• QUOTED PASSAGE:
--- --- ---
This ideological effect of Western Buddhism is but one of the effects of the individualization of Buddhism in the West. It influences its adherent’s sense of what is possible and what is necessary. But individualization also diminishes ones sense of the importance of community for being and well-being. It prevents the use of practices like meditation as means of connection with a larger social whole and recognition of responsibility to that social whole. As Zizek points out, this Westernization has also occurred in Japan and we might conclude that it is spreading to other parts of Asia and changing the nature of Buddhist belief and practice in some Asian countries. So the problem may be understood in a Western context, but needs also to be understood in the context of the globalization of capitalism.

Conclusion

While I could offer little by way of an alternative understanding of the effects of the individualization of Buddhism in the West in the second part of this paper, this is because of its limited focus. I am open to suggestions that there are non-individualist appropriations of Buddhism in the West that present less of a challenge with respect to Buddhism underpinning an international movement for peace and well-being. My intention in this paper was to examine some of the points that commentators have raised that bear on Buddhism’s capacity to underpin such movements. No definitive position should be inferred from my comments, as I do not have such a position. If anything, my hope is that, by addressing the issues raised in this paper, these issues might be resolved in such a way that Buddhism can fulfill this role.
--- --- ---
• EXTRACTED DATA:
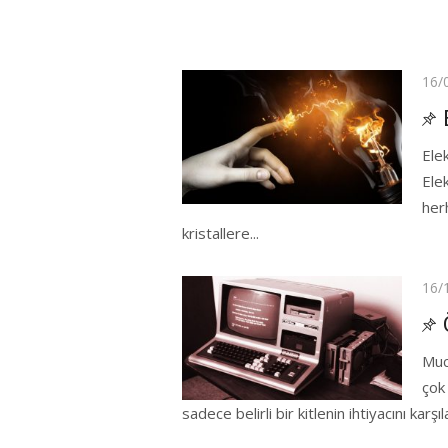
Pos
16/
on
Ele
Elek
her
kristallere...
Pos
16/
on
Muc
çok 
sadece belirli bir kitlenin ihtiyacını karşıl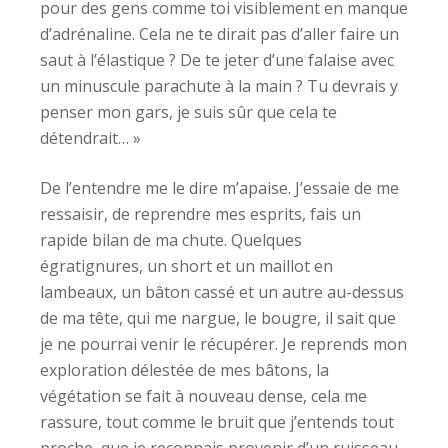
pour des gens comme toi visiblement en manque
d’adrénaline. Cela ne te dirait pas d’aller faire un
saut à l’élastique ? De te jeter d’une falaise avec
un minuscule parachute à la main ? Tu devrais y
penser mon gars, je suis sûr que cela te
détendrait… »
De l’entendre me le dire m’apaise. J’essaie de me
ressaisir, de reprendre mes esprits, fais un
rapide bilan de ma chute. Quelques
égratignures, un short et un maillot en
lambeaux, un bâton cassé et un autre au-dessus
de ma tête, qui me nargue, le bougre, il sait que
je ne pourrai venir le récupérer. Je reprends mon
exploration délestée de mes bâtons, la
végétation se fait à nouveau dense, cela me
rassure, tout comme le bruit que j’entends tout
--- --- ---
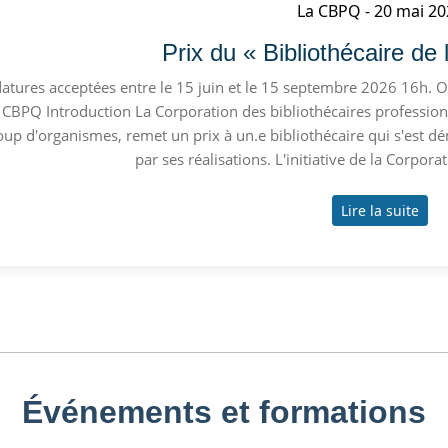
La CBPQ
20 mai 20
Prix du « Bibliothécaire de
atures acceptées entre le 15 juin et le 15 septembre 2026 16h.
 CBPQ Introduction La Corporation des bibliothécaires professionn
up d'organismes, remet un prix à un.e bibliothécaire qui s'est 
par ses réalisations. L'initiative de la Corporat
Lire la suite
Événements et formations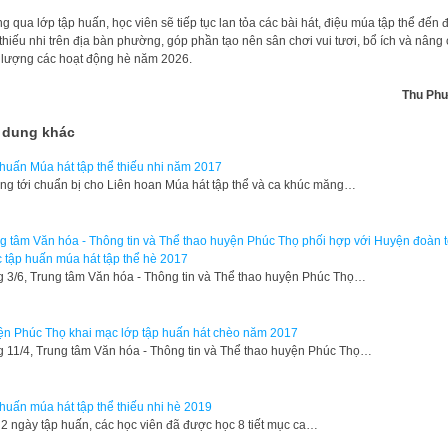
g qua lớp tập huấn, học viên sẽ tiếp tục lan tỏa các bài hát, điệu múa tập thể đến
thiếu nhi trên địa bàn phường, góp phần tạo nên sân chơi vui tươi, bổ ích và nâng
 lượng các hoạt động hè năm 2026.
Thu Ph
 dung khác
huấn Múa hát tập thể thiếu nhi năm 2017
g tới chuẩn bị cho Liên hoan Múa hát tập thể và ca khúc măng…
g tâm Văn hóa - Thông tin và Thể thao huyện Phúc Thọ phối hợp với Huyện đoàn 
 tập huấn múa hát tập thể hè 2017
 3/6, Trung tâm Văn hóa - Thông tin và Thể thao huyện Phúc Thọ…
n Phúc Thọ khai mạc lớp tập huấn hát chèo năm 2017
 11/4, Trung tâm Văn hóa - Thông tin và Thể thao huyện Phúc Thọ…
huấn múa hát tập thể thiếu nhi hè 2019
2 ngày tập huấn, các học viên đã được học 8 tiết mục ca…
--- --- ---
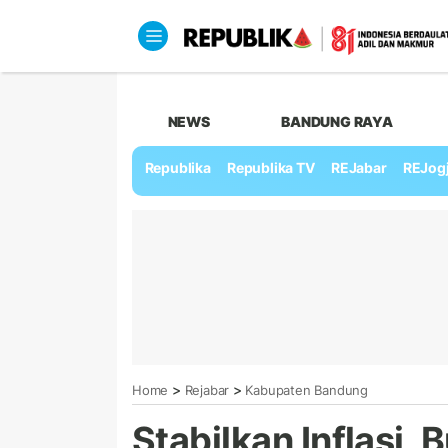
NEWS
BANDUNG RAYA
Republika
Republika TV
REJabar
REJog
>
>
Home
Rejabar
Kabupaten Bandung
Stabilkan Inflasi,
--- --- ---
• WHAT THIS TASK INVOLVES: Reproduce the stretch of the Western Buddhism passage from "While I could" through "fulfill this role.", substituting "critics" for "commentators".

• TASK RESULT:
While I could offer little by way of an alternative understanding of the effects of the individualization of Buddhism in the West in the second part of this paper, this is because of its limited focus. I am open to suggestions that there are non-individualist appropriations of Buddhism in the West that present less of a challenge with respect to Buddhism underpinning an international movement for peace and well-being. My intention in this paper was to examine some of the points that critics have raised that bear on Buddhism’s capacity to underpin such movements. No definitive position should be inferred from my comments, as I do not have such a position. If anything, my hope is that, by addressing the issues raised in this paper, these issues might be resolved in such a way that Buddhism can fulfill this role.